## Exercise
Below are the records; copy exactly the lines from the first through the one containing "X201218800Y-42443400D02*", both included, and leave out the pictures.

## Given data

Start of Block

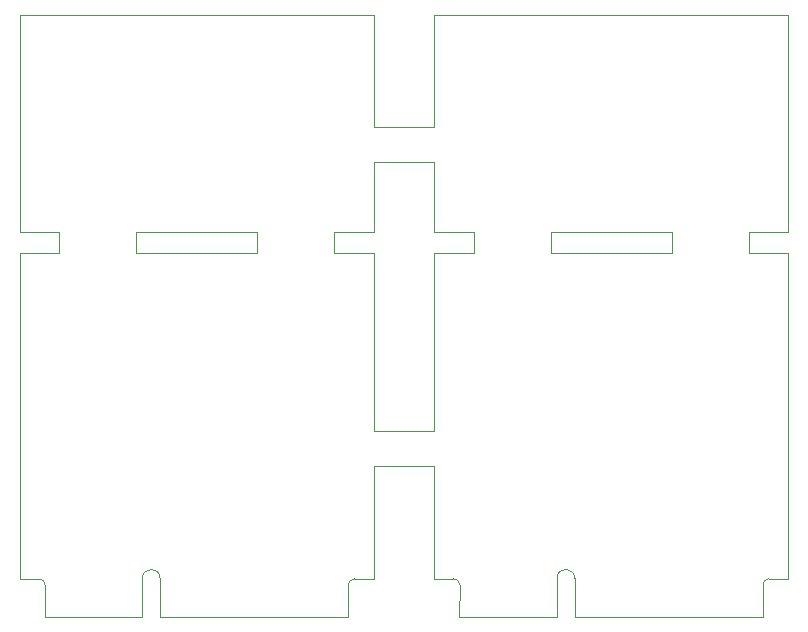
<source format=gbr>
%TF.GenerationSoftware,KiCad,Pcbnew,(5.1.9)-1*%
%TF.CreationDate,2021-06-29T00:03:32+02:00*%
%TF.ProjectId,mPCIE_to_CAN,6d504349-455f-4746-9f5f-43414e2e6b69,rev?*%
%TF.SameCoordinates,Original*%
%TF.FileFunction,Profile,NP*%
%FSLAX46Y46*%
G04 Gerber Fmt 4.6, Leading zero omitted, Abs format (unit mm)*
G04 Created by KiCad (PCBNEW (5.1.9)-1) date 2021-06-29 00:03:32*
%MOMM*%
%LPD*%
G01*
G04 APERTURE LIST*
%TA.AperFunction,Profile*%
%ADD10C,0.050000*%
%TD*%
G04 APERTURE END LIST*
D10*
X201211180Y-53086000D02*
X201218800Y-68170800D01*
X201218800Y-71170800D02*
X201211180Y-80695800D01*
X206298800Y-71170800D02*
X206310240Y-80693400D01*
X206284840Y-53091460D02*
X206298800Y-68170800D01*
X201218800Y-45443400D02*
X201211180Y-51316000D01*
X201218800Y-42443400D02*
X201211180Y-32946000D01*
X206298800Y-45443400D02*
X206298800Y-51313600D01*
X206298800Y-42443400D02*
X206310240Y-32943600D01*
X206298800Y-71170800D02*
X201218800Y-71170800D01*
X206298800Y-68170800D02*
X201218800Y-68170800D01*
X206298800Y-45443400D02*
X201218800Y-45443400D01*
X206298800Y-42443400D02*
X201218800Y-42443400D01*
X236310180Y-32943600D02*
X206310240Y-32943600D01*
X206298800Y-51313600D02*
X209647800Y-51313600D01*
X236310180Y-51313600D02*
X236310180Y-32943600D01*
X236310180Y-53083600D02*
X232965000Y-53083600D01*
X232965000Y-51313600D02*
X232965000Y-53083600D01*
X236310180Y-51313600D02*
X232965000Y-51313600D01*
X226437200Y-53083600D02*
X216175600Y-53083600D01*
X226437200Y-51313600D02*
X226437200Y-53083600D01*
X226437200Y-51313600D02*
X216175600Y-51313600D01*
X216175600Y-51313600D02*
X216175600Y-53083600D01*
X209647800Y-51313600D02*
X209647800Y-53094260D01*
X209647800Y-53094260D02*
X206310240Y-53094260D01*
X206310240Y-80693400D02*
X207961240Y-80691240D01*
X216709000Y-83893800D02*
X216709000Y-80642600D01*
X218207600Y-83893800D02*
X218207600Y-80642600D01*
X216709000Y-83893800D02*
X208459080Y-83893800D01*
X234658800Y-80693780D02*
X236310180Y-80693400D01*
X234158800Y-81193780D02*
G75*
G02*
X234658800Y-80693780I500000J0D01*
G01*
X236310180Y-80693400D02*
X236310180Y-53083600D01*
X207961240Y-80691240D02*
G75*
G02*
X208461240Y-81191240I0J-500000D01*
G01*
X216709000Y-80642600D02*
G75*
G02*
X218207600Y-80642600I749300J0D01*
G01*
X234158800Y-81193780D02*
X234158800Y-83893800D01*
X234158800Y-83893800D02*
X218207600Y-83893800D01*
X208459080Y-83893800D02*
X208461240Y-81191240D01*
X201211180Y-51316000D02*
X197866000Y-51316000D01*
X201211180Y-53086000D02*
X197866000Y-53086000D01*
X191338200Y-53086000D02*
X181076600Y-53086000D01*
X191338200Y-51316000D02*
X181076600Y-51316000D01*
X171211240Y-32946000D02*
X171221400Y-51316000D01*
X171221400Y-51316000D02*
X174548800Y-51316000D01*
X197866000Y-51316000D02*
X197866000Y-53086000D01*
X191338200Y-51316000D02*
X191338200Y-53086000D01*
X181076600Y-51316000D02*
X181076600Y-53086000D01*
X174548800Y-51316000D02*
X174548800Y-53096660D01*
X201211180Y-32946000D02*
X171211240Y-32946000D01*
X172862240Y-80693640D02*
G75*
G02*
X173362240Y-81193640I0J-500000D01*
G01*
X199059800Y-81196180D02*
G75*
G02*
X199559800Y-80696180I500000J0D01*
G01*
X181610000Y-80645000D02*
G75*
G02*
X183108600Y-80645000I749300J0D01*
G01*
X199059800Y-81196180D02*
X199059800Y-83896200D01*
X199059800Y-83896200D02*
X183108600Y-83896200D01*
X199559800Y-80696180D02*
X201211180Y-80695800D01*
X174548800Y-53096660D02*
X171211240Y-53096660D01*
X171211240Y-80695800D02*
X171211240Y-53096660D01*
X171211240Y-80695800D02*
X172862240Y-80693640D01*
X173360080Y-83896200D02*
X173362240Y-81193640D01*
X181610000Y-83896200D02*
X181610000Y-80645000D01*
X181610000Y-83896200D02*
X173360080Y-83896200D01*
X183108600Y-83896200D02*
X183108600Y-80645000D01*
M02*

</source>
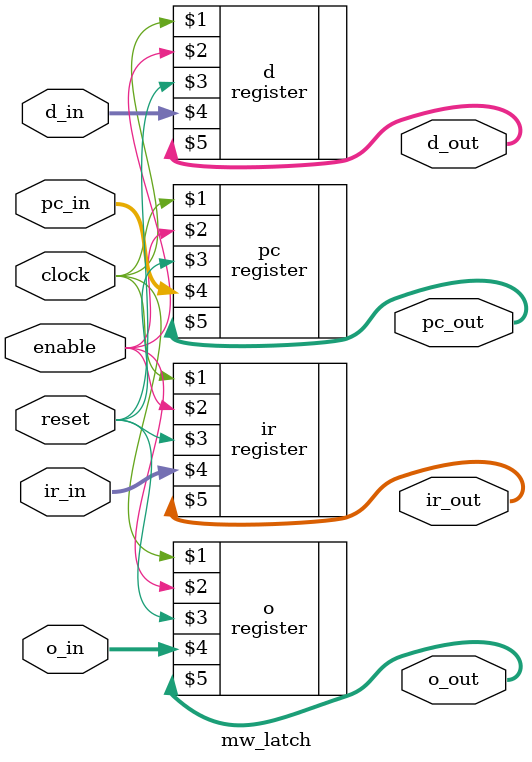
<source format=v>
module mw_latch(pc_out, o_out, d_out, ir_out, clock, enable, reset, pc_in, o_in, d_in, ir_in);
    // Inputs
    input[31:0] pc_in, o_in, d_in, ir_in;
    input clock, enable, reset;

    // Outputs
    output[31:0] pc_out, o_out, d_out, ir_out;

    // Registers for each value needed to store
    register pc(clock, enable, reset, pc_in, pc_out);
    register o(clock, enable, reset, o_in, o_out);
    register d(clock, enable, reset, d_in, d_out);
    register ir(clock, enable, reset, ir_in, ir_out);

endmodule
</source>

End of Block

## Response for this exercise
<source format=gbr>
%TF.GenerationSoftware,KiCad,Pcbnew,(5.1.9)-1*%
%TF.CreationDate,2021-06-29T00:03:32+02:00*%
%TF.ProjectId,mPCIE_to_CAN,6d504349-455f-4746-9f5f-43414e2e6b69,rev?*%
%TF.SameCoordinates,Original*%
%TF.FileFunction,Profile,NP*%
%FSLAX46Y46*%
G04 Gerber Fmt 4.6, Leading zero omitted, Abs format (unit mm)*
G04 Created by KiCad (PCBNEW (5.1.9)-1) date 2021-06-29 00:03:32*
%MOMM*%
%LPD*%
G01*
G04 APERTURE LIST*
%TA.AperFunction,Profile*%
%ADD10C,0.050000*%
%TD*%
G04 APERTURE END LIST*
D10*
X201211180Y-53086000D02*
X201218800Y-68170800D01*
X201218800Y-71170800D02*
X201211180Y-80695800D01*
X206298800Y-71170800D02*
X206310240Y-80693400D01*
X206284840Y-53091460D02*
X206298800Y-68170800D01*
X201218800Y-45443400D02*
X201211180Y-51316000D01*
X201218800Y-42443400D02*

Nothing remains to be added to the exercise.